Tombs of Osman and Orhan

Osman I or Osman Ghazi ( romanized: ʿOsmān Ġāzī; Turkish: Birinci Osman or Osman Gazi; died 1323/4), sometimes transliterated archaically as Othman, was the leader of the Ottoman Turks and the founder of the Ottoman dynasty. The dynasty bearing his name later established and ruled the Ottoman Empire (first known as the Ottoman Beylik or Emirate).

This state, while only a small Turkmenprincipality during Osman’s lifetime, transformed into a world empire in the centuries after his death. It existed until shortly after the end of World War I.

Due to the scarcity of historical sources dating from his lifetime, very little factual information about Osman has survived. Not a single written source survives from Osman’s reign.

The Ottomans did not record the history of Osman’s life until the fifteenth century, more than a hundred years after his death. Because of this, historians find it very challenging to differentiate between fact and myth in the many stories told about him.One historian has even gone so far as to declare it impossible, describing the period of Osman’s life as a “black hole”

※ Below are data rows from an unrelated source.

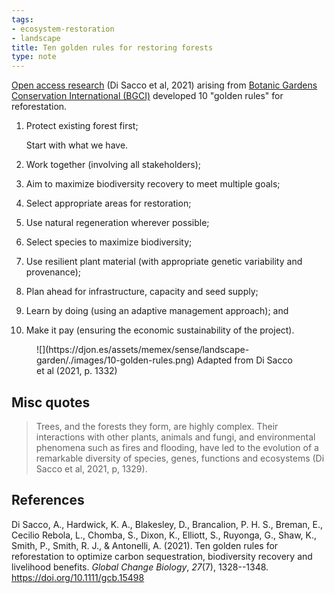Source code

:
 ```yaml
---
tags:
- ecosystem-restoration
- landscape
title: Ten golden rules for restoring forests
type: note
---
```

[Open access research](https://onlinelibrary.wiley.com/doi/10.1111/gcb.15498) (Di Sacco et al, 2021) arising from [Botanic Gardens Conservation International (BGCI)](https://www.bgci.org/news-events/scientists-lay-out-10-golden-rules-for-restoring-forests/) developed 10 "golden rules" for reforestation.


1. Protect existing forest first; 

    Start with what we have.
2. Work together (involving all stakeholders); 
3. Aim to maximize biodiversity recovery to meet multiple goals; 
4. Select appropriate areas for restoration; 
5. Use natural regeneration wherever possible; 
6. Select species to maximize biodiversity; 
7. Use resilient plant material (with appropriate genetic variability and provenance); 
8. Plan ahead for infrastructure, capacity and seed supply; 
9. Learn by doing (using an adaptive management approach); and 
10. Make it pay (ensuring the economic sustainability of the project).

<figure markdown>
![](https://djon.es/assets/memex/sense/landscape-garden/./images/10-golden-rules.png)
<caption>Adapted from Di Sacco et al (2021, p. 1332)<caption>
</figure>

## Misc quotes

> Trees, and the forests they form, are highly complex. Their interactions with other plants, animals and fungi, and environmental phenomena such as fires and flooding, have led to the evolution of a remarkable diversity of species, genes, functions and ecosystems (Di Sacco et al, 2021, p, 1329).

## References

Di Sacco, A., Hardwick, K. A., Blakesley, D., Brancalion, P. H. S., Breman, E., Cecilio Rebola, L., Chomba, S., Dixon, K., Elliott, S., Ruyonga, G., Shaw, K., Smith, P., Smith, R. J., & Antonelli, A. (2021). Ten golden rules for reforestation to optimize carbon sequestration, biodiversity recovery and livelihood benefits. *Global Change Biology*, *27*(7), 1328--1348. <https://doi.org/10.1111/gcb.15498>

According to later Ottoman tradition, Osman’s ancestors were descendants of the Kayı tribe of Oghuz Turks. The Ottoman principality was just one of many Anatolian beyliks that emerged in the second half of the thirteenth century. Situated in the region of Bithynia in the north of Asia Minor, Osman’s principality found itself particularly well-placed to launch attacks on the vulnerable Byzantine Empire, which his descendants would eventually go on to conquer.

The exact date of Osman’s birth is unknown, and very little is known about his early life and origins due to the scarcity of sources and the many myths and legends which came to be told about him by the Ottomans in later centuries.

Osman became chief, or bey, upon his father’s death in c. 1280. Nothing is known for certain about Osman’s early activities, except that he controlled the region around the town of Söğüt and from there launched raids against the neighboring Byzantine Empire. The first datable event in Osman’s life is the Battle of Bapheus in 1301 or 1302, in which he defeated a Byzantine force sent to counter him.

Osman spent the remainder of his reign expanding his control in two directions, north along the course of the Sakarya River and southwest towards the Sea of Marmara, achieving his objectives by 1308. That same year his followers participated in conquest of the Byzantine city of Ephesus near the Aegean Sea, thus capturing the last Byzantine city on the coast, although the city became part of the domain of the Emir of Aydin.

Osman’s last campaign was against the city of Bursa. Although Osman did not physically participate in the battle, the victory at Bursa proved to be extremely vital for the Ottomans as the city served as a staging ground against the Byzantines in Constantinople, and as a newly adorned capital for Osman’s son, Orhan. Ottoman tradition holds that Osman died just after the capture of Bursa, but some scholars have argued that his death should be placed in 1324, the year of Orhan’s accession.

Orhan Ghazi (Turkish: Orhan Gazi, also spelled Orkhan, c. 1281 – March 1362) was the second bey of the Ottoman Beylik from 1323/4 to 1362. He was born in Söğüt, as the son of Osman Gazi and Malhun Hatun. His grandfather was Ertuğrul.

In the Byzantine civil war of 1341–1347, the regent John VI Kantakouzenos married his daughter Theodora to Orhan and employed Ottoman warriors against the rival forces of the empress dowager, allowing them to loot Thrace. In the Byzantine civil war of 1352–1357, Kantakouzenos used Ottoman forces against John V, granting them the use of a European fortress at Çimpe around 1352.

Osman Gazi died in either 1323 or 1324, and Orhan succeeded him. According to Ottoman tradition, when Orhan succeeded his father, he proposed to his brother, Alaeddin, that they should share the emerging empire. The latter refused on the grounds that their father had designated Orhan as sole successor, and that the empire should not be divided. He only accepted as his share the revenues of a single village near Bursa.